Most asteroids orbit the Sun between Mars and Jupiter in the Asteroid Belt, but some are in other orbits. Two families, the Armors and the Apollos, are of special interest to us, as perhaps 2000 have a diameter of 1 km or larger and are “Earth-approaching asteroids,” meaning they could hit the Earth. The impact of bodies this size would have catastrophic effects on a continent-wide scale. The Chicxulub impact, which is believed to have effected the extinction of the dinosaurs, is estimated to have been 10 km in diameter. The orbits of those asteroids we have detected so far pose no immediate threat; the chance of a collision during the next century is only one in several hundred thousand. But what about those we have yet to discover?

Using the technique of strip scanning, almost every clear night the Zeiss tel­escope goes fishing for these elusive objects. The trick is to make two exposures some time apart, then to look for anything that has changed its position. Bodies beyond the solar system appear station­ary, static relative to one another; hence the idea of the “fixed stars.” By contrast, comets, asteroids and orbiting rubble show movement against the background stars and changes in their position are easily detected.

One of Ian Griffin’s objectives is to involve visitors to the Auckland Observatory in astronomy as a science rather than just an amusement. By linking the telescopes through video cameras to monitors in a viewing room, he will enable the public to watch observers at work and enjoy an observer’s-eye view of the objects being studied, and the data as they accumulate.
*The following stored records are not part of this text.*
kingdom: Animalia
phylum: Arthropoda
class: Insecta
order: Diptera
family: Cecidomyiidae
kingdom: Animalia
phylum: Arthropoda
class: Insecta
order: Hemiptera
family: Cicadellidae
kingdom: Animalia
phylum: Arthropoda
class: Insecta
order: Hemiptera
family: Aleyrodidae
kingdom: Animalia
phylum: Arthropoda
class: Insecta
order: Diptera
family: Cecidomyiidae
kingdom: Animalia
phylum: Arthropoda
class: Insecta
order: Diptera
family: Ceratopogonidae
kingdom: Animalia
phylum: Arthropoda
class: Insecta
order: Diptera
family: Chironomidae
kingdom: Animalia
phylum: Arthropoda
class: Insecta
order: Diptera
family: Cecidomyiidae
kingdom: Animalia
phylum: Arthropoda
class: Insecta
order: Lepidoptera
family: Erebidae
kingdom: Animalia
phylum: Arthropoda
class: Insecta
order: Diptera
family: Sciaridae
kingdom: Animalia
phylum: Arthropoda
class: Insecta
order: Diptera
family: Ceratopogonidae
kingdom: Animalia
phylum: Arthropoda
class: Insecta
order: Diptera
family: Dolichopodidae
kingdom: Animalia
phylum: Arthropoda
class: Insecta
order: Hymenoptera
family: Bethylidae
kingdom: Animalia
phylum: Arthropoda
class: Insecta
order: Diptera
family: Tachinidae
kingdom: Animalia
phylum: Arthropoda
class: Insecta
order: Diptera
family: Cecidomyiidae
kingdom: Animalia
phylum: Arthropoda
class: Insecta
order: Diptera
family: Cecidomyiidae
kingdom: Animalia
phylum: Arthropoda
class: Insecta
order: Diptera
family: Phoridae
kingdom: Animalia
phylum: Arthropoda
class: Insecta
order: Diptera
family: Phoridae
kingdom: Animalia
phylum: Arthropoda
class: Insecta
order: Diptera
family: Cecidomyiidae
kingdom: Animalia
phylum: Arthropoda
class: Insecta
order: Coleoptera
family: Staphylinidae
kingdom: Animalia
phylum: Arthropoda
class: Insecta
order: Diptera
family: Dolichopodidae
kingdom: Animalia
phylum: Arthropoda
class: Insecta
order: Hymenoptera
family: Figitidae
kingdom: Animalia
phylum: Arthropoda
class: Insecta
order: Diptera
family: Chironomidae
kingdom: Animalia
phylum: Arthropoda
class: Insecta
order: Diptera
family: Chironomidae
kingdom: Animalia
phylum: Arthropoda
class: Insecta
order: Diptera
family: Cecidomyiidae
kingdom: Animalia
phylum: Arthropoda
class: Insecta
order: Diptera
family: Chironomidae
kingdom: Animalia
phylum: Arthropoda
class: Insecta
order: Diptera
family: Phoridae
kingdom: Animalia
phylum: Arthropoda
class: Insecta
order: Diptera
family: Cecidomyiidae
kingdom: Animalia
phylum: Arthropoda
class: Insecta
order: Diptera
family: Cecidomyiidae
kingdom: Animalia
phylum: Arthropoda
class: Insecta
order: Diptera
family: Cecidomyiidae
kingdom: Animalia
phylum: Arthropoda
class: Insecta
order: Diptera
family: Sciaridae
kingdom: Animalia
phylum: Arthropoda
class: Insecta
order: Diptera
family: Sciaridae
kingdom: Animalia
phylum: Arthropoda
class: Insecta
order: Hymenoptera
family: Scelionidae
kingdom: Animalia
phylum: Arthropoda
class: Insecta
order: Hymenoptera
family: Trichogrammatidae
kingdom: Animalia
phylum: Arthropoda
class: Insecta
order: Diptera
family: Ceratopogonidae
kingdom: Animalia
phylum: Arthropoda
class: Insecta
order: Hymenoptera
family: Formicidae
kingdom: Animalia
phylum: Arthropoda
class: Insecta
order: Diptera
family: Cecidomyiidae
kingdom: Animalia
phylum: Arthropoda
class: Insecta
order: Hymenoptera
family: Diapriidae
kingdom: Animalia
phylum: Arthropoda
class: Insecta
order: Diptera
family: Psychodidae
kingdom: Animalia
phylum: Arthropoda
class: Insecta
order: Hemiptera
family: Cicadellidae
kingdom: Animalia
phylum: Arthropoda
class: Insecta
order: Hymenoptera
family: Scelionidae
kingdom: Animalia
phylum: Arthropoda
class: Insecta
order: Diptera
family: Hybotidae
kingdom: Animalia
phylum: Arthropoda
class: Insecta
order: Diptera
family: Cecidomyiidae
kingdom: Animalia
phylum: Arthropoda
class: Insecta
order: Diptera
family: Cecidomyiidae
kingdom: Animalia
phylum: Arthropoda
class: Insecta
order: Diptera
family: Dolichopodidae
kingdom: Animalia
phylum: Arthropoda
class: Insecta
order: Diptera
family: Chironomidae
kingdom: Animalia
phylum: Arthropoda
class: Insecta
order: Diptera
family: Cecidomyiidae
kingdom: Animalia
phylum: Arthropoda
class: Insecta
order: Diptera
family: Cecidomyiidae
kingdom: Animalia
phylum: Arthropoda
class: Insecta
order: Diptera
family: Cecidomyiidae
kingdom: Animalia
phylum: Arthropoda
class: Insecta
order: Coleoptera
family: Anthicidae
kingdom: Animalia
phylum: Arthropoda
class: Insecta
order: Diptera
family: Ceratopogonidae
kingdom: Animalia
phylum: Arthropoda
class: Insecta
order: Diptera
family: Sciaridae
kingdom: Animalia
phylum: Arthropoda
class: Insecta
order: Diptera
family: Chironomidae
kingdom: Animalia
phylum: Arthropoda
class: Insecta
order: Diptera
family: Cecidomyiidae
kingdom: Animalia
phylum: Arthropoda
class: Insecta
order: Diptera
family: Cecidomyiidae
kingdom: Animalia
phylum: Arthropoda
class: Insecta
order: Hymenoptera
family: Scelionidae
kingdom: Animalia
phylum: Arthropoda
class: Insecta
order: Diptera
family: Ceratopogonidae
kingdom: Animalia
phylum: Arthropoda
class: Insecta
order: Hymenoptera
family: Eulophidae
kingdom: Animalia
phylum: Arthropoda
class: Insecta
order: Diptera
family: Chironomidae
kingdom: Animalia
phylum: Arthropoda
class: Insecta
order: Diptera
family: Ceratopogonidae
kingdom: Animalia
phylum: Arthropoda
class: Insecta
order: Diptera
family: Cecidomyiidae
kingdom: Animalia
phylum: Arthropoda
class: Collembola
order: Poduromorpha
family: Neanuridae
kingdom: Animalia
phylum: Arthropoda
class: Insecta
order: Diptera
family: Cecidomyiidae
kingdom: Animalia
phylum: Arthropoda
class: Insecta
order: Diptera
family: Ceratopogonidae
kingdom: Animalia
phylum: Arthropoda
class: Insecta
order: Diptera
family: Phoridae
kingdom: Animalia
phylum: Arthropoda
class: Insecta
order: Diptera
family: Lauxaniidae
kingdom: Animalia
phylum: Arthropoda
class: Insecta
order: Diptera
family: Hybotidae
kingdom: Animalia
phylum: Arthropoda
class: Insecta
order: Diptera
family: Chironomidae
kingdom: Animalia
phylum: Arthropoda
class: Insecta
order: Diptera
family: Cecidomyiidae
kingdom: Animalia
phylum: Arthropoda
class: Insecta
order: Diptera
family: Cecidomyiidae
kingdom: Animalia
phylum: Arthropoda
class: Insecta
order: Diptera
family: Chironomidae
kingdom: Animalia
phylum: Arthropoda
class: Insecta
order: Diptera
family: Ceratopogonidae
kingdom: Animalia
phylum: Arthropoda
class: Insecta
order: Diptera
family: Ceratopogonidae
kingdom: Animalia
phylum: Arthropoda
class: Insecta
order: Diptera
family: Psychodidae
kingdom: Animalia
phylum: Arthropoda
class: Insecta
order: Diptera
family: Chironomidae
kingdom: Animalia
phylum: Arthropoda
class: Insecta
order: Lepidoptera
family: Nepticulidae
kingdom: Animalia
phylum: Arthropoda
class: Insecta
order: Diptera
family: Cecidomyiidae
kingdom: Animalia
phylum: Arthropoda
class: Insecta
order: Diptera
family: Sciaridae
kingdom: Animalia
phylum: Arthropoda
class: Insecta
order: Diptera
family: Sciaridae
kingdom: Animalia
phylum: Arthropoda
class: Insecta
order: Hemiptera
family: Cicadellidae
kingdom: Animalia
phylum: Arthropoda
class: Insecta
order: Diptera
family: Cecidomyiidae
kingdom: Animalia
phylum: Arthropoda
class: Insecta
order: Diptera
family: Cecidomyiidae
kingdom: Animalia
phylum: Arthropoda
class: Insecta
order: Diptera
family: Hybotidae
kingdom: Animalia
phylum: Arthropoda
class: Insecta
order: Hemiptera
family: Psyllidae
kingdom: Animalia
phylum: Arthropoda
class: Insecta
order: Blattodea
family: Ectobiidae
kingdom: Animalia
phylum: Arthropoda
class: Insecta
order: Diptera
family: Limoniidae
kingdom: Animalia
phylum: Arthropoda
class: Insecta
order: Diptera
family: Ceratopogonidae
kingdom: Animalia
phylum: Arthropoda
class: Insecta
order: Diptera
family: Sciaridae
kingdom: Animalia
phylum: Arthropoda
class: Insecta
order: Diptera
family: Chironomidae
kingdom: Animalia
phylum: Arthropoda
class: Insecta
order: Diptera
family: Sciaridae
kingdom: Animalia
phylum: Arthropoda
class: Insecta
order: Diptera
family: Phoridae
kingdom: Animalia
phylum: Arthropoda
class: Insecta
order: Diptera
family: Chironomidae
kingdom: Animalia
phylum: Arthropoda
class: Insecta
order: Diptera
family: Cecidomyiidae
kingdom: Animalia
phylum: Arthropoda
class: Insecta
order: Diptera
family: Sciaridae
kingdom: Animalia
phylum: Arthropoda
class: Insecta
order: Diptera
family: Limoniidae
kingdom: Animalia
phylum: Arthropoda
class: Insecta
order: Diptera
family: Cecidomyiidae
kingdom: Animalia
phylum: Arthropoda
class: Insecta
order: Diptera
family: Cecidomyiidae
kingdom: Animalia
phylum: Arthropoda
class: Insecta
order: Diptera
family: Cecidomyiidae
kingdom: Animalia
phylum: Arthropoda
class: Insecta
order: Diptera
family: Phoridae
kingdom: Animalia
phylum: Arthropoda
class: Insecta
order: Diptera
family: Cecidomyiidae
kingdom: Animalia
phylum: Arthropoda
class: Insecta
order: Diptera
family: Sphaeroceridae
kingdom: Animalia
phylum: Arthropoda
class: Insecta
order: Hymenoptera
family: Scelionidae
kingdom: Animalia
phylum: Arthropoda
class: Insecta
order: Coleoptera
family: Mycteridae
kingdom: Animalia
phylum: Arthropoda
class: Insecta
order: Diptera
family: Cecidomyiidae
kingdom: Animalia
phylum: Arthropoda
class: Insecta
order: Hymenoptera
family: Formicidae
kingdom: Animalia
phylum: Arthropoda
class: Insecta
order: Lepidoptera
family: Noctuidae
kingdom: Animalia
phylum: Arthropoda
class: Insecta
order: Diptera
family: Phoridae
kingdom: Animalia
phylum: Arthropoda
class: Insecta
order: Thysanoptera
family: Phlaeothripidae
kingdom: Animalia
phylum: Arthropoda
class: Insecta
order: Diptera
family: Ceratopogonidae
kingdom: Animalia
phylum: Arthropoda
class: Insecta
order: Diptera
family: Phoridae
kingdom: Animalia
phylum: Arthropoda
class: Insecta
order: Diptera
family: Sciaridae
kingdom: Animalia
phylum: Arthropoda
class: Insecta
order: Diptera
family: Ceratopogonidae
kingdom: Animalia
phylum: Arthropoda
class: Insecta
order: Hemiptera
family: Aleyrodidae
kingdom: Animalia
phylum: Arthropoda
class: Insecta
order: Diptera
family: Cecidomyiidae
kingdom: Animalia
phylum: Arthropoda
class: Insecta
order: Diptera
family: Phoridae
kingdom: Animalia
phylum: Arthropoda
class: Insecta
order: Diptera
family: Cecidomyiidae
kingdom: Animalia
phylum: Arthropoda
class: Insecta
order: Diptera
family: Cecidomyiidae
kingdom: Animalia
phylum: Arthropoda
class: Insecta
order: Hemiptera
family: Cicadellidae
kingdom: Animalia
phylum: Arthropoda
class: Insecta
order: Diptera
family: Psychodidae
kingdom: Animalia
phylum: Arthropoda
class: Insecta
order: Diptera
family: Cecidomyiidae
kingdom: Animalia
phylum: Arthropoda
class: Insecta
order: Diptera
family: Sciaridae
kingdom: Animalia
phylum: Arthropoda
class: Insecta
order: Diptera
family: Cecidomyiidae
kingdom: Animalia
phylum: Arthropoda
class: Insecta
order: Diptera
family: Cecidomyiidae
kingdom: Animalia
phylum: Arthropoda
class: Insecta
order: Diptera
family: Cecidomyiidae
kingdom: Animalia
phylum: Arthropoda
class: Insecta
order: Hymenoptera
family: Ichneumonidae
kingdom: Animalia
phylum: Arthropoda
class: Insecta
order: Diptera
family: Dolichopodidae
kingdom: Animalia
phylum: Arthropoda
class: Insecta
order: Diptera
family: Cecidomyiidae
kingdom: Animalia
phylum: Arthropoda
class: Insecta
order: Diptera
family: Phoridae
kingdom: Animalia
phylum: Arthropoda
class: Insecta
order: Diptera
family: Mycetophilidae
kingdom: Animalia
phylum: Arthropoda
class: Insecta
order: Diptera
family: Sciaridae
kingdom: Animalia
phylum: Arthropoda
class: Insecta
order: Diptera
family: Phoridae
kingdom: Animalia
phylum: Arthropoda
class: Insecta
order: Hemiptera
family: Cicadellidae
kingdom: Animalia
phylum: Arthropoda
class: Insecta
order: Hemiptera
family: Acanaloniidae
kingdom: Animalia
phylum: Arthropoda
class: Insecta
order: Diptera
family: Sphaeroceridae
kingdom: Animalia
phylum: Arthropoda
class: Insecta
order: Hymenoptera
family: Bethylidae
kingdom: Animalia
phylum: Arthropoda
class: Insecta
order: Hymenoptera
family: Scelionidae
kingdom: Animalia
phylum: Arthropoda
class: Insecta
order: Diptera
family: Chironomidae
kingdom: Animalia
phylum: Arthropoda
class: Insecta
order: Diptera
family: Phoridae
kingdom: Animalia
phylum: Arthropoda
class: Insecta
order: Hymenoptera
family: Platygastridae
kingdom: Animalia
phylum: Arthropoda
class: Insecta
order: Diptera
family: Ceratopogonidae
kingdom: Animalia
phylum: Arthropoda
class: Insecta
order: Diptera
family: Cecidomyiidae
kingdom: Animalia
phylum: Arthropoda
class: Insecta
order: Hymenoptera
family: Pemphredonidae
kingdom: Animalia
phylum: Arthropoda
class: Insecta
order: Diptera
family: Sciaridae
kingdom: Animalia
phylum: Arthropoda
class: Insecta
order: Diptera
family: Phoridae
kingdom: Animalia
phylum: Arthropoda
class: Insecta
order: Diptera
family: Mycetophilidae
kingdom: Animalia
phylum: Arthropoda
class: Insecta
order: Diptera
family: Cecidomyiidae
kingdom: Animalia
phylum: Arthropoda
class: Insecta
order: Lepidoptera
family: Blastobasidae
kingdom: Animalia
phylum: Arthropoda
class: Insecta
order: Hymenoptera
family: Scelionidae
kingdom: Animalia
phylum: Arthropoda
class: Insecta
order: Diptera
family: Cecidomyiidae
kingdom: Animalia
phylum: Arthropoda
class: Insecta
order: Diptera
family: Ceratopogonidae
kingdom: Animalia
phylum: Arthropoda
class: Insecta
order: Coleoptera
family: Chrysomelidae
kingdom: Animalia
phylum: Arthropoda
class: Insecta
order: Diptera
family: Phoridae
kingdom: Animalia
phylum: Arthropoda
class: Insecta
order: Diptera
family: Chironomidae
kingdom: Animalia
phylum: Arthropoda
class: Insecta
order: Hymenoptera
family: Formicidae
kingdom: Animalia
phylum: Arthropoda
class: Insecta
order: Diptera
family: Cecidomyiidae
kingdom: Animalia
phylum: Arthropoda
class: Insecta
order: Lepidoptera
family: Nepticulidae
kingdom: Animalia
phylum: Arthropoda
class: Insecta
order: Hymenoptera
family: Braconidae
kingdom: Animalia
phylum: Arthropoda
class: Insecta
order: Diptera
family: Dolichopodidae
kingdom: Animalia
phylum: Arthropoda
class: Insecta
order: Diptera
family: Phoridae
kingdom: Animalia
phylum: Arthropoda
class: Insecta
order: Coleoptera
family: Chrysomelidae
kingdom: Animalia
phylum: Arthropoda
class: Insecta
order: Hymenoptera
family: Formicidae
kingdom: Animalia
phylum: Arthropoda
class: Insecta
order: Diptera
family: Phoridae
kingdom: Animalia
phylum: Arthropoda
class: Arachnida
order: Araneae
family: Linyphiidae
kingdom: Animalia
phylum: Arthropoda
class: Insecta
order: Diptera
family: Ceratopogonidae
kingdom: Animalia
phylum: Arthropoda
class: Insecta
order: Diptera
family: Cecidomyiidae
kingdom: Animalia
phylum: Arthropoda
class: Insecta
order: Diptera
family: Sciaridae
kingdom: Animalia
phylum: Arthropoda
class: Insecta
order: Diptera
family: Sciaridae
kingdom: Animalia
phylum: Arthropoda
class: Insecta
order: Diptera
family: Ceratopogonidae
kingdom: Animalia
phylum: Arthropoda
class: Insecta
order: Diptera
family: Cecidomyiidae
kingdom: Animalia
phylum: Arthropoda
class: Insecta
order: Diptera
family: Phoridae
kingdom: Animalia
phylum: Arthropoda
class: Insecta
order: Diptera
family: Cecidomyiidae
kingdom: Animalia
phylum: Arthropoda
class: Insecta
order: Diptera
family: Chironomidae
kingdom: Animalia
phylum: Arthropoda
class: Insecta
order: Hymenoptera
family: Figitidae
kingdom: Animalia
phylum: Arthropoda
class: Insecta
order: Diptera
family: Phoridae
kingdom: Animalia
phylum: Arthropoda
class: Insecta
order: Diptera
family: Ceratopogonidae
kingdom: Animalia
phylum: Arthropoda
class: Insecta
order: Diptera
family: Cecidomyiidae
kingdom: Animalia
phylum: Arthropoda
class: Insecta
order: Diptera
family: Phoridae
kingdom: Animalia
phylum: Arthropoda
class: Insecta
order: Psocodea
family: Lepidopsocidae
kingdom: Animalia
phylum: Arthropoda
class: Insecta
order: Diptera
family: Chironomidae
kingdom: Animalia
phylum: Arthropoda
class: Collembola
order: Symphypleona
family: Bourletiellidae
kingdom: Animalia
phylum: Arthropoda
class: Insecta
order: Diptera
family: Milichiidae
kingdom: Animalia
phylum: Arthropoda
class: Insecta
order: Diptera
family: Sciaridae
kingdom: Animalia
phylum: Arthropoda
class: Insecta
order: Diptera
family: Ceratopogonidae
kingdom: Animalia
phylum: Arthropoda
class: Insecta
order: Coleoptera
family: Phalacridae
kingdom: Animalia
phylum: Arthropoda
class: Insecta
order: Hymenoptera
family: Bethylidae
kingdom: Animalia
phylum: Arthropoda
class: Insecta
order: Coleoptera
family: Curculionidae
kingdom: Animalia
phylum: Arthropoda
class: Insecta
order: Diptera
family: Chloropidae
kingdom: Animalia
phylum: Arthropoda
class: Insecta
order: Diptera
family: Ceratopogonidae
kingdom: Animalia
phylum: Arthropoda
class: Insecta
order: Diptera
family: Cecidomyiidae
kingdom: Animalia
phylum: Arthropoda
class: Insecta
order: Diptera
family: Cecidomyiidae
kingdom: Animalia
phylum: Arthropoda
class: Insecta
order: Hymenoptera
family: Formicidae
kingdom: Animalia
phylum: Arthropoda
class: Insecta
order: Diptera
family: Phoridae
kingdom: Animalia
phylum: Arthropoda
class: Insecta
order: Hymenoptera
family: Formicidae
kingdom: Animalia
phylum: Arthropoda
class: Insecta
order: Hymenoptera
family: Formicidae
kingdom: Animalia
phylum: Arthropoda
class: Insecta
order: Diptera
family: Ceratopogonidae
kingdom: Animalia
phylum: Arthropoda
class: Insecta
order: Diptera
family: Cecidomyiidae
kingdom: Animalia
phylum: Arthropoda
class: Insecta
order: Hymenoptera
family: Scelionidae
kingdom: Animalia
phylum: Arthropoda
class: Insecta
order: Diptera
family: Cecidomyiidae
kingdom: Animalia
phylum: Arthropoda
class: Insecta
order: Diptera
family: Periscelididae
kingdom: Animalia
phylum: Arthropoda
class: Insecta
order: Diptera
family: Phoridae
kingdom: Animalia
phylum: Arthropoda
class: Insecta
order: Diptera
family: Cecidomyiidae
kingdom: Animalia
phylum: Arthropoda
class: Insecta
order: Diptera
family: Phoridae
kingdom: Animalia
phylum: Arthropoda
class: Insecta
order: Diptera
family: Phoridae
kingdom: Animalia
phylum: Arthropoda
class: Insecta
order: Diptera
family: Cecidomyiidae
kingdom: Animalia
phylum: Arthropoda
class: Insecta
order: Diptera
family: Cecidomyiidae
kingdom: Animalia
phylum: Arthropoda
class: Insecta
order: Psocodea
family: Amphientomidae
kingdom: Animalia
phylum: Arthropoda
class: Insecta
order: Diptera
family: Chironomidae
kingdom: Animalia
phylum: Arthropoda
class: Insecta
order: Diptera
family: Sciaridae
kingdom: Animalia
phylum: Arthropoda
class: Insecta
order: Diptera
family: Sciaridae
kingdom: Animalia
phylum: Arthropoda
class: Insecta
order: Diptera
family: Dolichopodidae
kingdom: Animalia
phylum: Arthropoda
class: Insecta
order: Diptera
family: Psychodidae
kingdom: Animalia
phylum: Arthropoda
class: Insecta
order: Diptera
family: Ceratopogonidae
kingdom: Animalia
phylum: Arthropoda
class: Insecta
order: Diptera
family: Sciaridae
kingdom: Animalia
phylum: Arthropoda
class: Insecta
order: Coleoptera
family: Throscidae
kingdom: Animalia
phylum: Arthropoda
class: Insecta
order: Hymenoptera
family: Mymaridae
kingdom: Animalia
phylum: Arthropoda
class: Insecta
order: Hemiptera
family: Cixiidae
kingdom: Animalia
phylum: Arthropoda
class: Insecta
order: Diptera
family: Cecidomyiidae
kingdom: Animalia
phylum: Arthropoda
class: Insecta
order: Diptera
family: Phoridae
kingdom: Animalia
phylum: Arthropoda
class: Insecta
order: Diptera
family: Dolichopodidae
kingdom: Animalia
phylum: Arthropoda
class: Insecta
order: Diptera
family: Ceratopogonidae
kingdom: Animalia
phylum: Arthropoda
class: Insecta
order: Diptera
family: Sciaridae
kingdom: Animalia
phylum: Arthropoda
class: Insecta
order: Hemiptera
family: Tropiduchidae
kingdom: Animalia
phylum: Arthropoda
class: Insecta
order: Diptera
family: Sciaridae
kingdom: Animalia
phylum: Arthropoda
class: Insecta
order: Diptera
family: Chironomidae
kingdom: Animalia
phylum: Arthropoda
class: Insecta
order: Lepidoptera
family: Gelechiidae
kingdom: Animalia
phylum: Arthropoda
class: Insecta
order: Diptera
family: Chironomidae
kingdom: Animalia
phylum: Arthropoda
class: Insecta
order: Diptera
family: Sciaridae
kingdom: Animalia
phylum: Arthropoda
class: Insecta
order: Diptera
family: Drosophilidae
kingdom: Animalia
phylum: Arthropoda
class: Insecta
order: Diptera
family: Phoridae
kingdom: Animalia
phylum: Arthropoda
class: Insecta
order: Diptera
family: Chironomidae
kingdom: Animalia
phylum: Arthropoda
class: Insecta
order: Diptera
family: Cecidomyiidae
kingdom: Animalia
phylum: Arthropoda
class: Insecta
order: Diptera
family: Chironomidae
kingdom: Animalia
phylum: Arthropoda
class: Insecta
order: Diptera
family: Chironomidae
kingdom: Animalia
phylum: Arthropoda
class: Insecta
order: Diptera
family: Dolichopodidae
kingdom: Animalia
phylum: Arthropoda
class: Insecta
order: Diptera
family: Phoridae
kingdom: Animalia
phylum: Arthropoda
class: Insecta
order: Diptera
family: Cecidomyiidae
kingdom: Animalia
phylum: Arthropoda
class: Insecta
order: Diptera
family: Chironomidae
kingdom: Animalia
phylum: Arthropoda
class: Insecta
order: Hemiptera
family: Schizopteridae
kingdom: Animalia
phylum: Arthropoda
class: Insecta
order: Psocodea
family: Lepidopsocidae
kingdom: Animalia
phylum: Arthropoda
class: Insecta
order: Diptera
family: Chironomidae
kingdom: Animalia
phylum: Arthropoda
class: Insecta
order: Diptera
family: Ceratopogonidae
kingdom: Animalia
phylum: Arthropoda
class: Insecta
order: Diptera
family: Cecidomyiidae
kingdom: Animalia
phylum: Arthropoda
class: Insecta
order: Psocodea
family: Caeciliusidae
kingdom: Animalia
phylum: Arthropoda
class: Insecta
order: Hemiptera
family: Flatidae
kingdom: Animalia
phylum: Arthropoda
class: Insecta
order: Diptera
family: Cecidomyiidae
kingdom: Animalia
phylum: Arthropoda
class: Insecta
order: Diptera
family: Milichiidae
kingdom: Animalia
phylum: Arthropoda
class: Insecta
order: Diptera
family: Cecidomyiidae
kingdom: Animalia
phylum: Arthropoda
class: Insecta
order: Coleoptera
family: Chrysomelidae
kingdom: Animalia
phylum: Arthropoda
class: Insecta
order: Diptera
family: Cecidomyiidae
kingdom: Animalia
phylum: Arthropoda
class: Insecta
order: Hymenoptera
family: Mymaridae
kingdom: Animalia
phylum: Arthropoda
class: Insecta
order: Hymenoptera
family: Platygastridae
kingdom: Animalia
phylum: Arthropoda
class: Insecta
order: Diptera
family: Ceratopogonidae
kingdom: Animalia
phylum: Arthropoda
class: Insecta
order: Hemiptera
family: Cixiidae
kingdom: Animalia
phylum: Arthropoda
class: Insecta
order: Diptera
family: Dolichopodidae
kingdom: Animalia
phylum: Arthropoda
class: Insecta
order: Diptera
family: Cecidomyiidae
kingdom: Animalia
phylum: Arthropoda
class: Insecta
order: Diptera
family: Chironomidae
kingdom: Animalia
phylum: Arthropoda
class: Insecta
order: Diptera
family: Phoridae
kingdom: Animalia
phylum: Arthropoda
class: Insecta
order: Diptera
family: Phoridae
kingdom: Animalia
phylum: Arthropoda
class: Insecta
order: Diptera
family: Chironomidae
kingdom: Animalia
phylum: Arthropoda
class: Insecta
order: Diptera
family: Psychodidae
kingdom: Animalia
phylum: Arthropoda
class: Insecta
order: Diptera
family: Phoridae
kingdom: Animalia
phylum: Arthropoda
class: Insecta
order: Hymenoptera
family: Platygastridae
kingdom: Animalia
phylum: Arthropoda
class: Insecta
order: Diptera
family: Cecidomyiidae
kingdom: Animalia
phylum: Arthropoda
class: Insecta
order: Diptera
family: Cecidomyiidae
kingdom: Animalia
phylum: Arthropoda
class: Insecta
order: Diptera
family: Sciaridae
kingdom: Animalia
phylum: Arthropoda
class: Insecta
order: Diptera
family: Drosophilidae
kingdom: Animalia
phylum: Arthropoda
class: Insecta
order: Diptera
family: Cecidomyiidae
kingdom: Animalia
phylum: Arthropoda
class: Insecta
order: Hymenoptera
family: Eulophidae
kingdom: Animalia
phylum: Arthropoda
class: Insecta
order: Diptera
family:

The possibilities of such participatory viewing, coupled with a two-way audio channel, range from space spectaculars (such as views of the moon and planets and out to the nebulae and brighter galaxies) to the monitoring of fast events (such as the eclipses of close-contact binaries), the flickering of spotty stars and the move­ment of asteroids in near-Earth orbits. The future of Auckland astronomy is looking bright.